* **Requisitos das tarefas**:
1. No texto sobre a música sudanesa, em que ano vai a Habibi Funk lançar música de Sharhabeel Ahmed?
2. Prossiga o texto sobre a música sudanesa a partir do ponto em que ele termina.

* **Texto fornecido**:
Deste caldo, em Cartum, nasceu uma música de orquestras, com violinos, acordeões, guitarras eléctricas e ritmos ancestrais cruzados com a excitação do momento pop. Two Niles to Sing a Melody apresenta esse som: ouvimos Abdullah Abdulkader a levar-nos numa melodia irresistível; uma guitarra enrolada com metais (Emad Youssef); um mantra orquestral com guitarra eléctrica picadinha (Abdel El Aziz Al Mubarak); mais guitarras, mas encharcadas em wah-wah, e uma voz irrequieta (Khojali Osman); palmas e um coro feminino a guiar o transe (Saied Khalifa); inimaginável convívio de teclados (Abdelmoniem Ekhaldi); Mohammed Wardi a justificar o epíteto de Fela Kuti do Sudão; e um pequeno milagre de pop electrónica, com intérprete desconhecido.

Perdemos colectivamente 30 ou 40 anos de música sudanesa, por várias razões políticas e económicas. É altura de viajar no tempo e apanhar o fio à meada, conhecer o que eles faziam. O que faziam ainda pode ser popular
Vik Sohonie, Ostinato Records

Ao mesmo tempo, a cena a que chamaram de jazz, na qual pontificaram os Scorpions e Kamal Keila (que Nimeiry levou a 25 países africanos), também respirava saúde. A Habibi Funk lançará, em 2019, música de Sharhabeel Ahmed, que começou a tocar guitarra com um instrumento acústico que electrificou (“Não tinha dinheiro para comprar uma guitarra eléctrica”, explica Jannis Stürtz), e de Ibrahim Al Hassan, que no início dos anos 1980 gravava música de teclados e ritmos electrónicos num gravador de quatro pistas.

* **Dados do exercício**:

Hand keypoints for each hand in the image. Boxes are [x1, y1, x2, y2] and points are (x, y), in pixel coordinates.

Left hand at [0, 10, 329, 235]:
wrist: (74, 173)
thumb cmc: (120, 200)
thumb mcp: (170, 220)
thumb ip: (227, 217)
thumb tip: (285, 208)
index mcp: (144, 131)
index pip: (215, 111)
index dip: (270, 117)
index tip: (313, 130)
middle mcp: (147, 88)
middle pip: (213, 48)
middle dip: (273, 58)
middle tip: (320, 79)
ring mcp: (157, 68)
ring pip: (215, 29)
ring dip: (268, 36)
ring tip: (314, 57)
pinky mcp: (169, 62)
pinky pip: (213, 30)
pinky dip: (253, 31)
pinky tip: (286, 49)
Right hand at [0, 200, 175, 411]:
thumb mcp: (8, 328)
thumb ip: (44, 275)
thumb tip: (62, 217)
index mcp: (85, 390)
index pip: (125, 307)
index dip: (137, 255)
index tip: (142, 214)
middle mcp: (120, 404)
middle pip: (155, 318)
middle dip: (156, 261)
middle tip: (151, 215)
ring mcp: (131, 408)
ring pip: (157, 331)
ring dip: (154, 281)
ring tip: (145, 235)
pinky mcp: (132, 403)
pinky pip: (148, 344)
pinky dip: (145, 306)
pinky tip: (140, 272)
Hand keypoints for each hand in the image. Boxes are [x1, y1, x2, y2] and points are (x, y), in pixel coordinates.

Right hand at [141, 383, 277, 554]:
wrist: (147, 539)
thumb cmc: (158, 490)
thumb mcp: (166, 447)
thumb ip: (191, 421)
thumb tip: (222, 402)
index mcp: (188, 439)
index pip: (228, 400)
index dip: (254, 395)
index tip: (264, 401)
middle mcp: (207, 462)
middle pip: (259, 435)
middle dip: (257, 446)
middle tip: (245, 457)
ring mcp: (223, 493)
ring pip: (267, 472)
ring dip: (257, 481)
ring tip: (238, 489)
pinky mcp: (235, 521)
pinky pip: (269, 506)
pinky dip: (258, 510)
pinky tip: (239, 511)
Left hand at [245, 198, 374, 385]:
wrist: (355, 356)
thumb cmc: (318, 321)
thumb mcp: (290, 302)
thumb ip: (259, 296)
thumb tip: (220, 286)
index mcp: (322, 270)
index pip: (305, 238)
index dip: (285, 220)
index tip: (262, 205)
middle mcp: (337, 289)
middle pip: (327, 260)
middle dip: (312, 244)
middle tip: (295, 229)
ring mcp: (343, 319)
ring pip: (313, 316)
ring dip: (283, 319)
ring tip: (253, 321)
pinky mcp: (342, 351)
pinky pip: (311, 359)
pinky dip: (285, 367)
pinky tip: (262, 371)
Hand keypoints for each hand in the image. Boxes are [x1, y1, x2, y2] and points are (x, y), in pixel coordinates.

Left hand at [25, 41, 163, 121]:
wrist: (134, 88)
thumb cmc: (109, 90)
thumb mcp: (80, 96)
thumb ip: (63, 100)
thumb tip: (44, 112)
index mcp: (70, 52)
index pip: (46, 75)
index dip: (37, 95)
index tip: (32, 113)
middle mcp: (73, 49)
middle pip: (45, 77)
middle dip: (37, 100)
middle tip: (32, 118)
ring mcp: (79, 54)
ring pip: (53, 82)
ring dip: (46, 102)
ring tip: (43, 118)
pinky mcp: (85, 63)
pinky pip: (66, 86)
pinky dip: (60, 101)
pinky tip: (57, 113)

* **Tarefas resolvidas**:
1. Em 2019.

2.
O golpe antimúsica

Mas tudo mudaria a partir de 1983, com Nimeiry a render-se às forças islâmicas conservadoras. Naquele ano a lei da Sharia foi aplicada no Sudão. A televisão expunha, em horário nobre, quem fosse apanhado em casas de apostas, bordéis e bares. A produção da famosa cerveja Camel acabou – diz-se que uma enorme quantidade de cerveja foi despejada no rio Nilo Azul. A vida nocturna acabou ou remeteu-se aos hotéis e clubes frequentados pelas elites estrangeiras. Queimaram-se discos. “Ficou muito mais difícil arranjar concertos. Toda a vibração, toda a vida nocturna e a cena de discotecas que existiram nos anos 70 desapareceram”, aponta Jannis Stürtz. Para completar o ciclo vicioso, nessa década, a economia também colapsou.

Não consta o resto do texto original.